* _PROBLEM DESCRIPTION_
For the string "shoulder", find every matching line in the records and copy it.

Extracted records
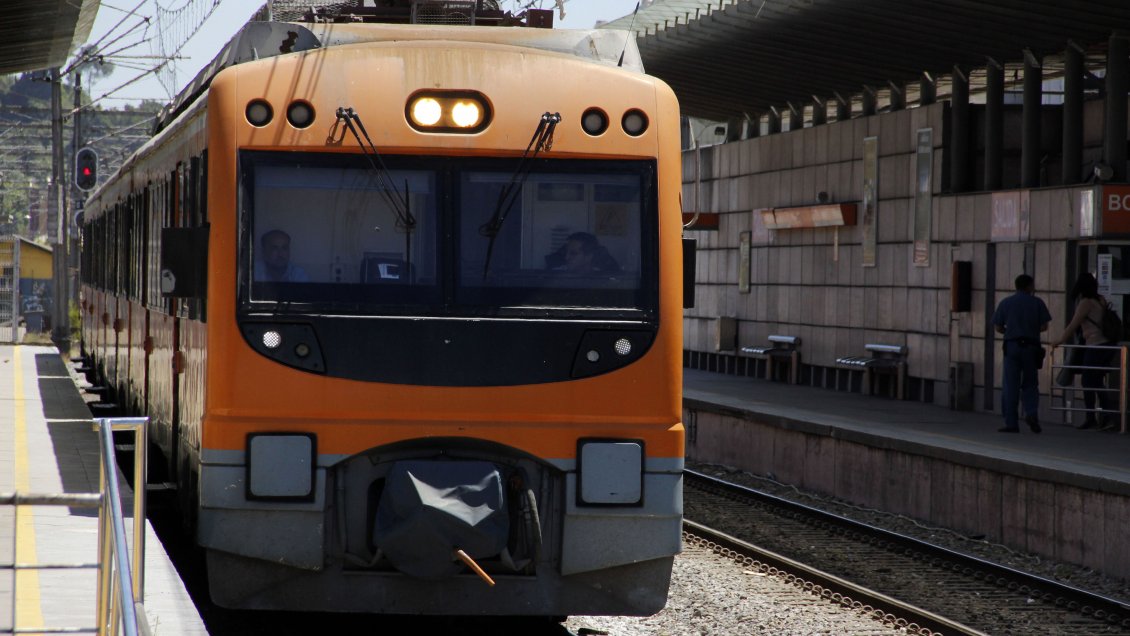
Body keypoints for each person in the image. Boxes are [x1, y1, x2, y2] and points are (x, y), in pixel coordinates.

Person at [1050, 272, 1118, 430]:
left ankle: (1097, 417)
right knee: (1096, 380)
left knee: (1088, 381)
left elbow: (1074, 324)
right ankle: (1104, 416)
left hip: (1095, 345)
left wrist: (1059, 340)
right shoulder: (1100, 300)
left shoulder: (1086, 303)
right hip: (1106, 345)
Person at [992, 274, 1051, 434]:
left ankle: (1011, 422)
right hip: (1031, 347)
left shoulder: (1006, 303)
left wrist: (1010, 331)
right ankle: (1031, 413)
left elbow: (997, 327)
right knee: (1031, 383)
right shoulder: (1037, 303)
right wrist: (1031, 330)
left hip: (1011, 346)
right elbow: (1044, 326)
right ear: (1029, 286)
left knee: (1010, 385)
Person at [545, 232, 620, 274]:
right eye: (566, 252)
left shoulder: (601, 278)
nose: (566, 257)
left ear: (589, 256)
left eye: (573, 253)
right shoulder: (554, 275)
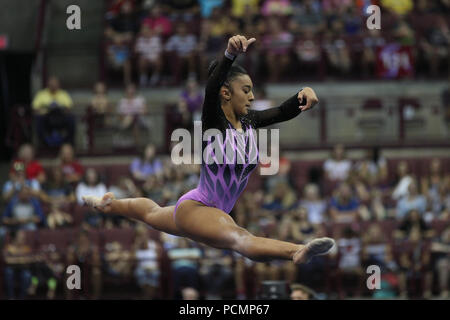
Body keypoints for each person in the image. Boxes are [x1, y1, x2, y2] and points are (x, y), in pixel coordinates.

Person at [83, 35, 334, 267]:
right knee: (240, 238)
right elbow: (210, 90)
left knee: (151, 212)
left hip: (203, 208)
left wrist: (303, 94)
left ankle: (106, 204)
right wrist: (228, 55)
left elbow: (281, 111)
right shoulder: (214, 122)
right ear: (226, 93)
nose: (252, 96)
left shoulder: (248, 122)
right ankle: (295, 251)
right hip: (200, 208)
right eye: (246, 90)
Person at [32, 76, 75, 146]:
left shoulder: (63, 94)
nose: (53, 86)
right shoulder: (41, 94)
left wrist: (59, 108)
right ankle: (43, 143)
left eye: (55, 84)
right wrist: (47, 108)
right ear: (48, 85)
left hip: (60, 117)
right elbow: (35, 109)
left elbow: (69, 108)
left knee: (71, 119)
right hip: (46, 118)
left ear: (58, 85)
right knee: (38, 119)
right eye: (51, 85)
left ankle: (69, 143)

* _SOLUTION FOR THIS EXERCISE_
right shoulder: (1100, 300)
left shoulder: (1086, 303)
left shoulder: (1006, 303)
right shoulder: (1037, 303)
left shoulder: (601, 278)
right shoulder: (554, 275)
right shoulder: (214, 122)
left shoulder: (248, 122)
left shoulder: (63, 94)
right shoulder: (41, 94)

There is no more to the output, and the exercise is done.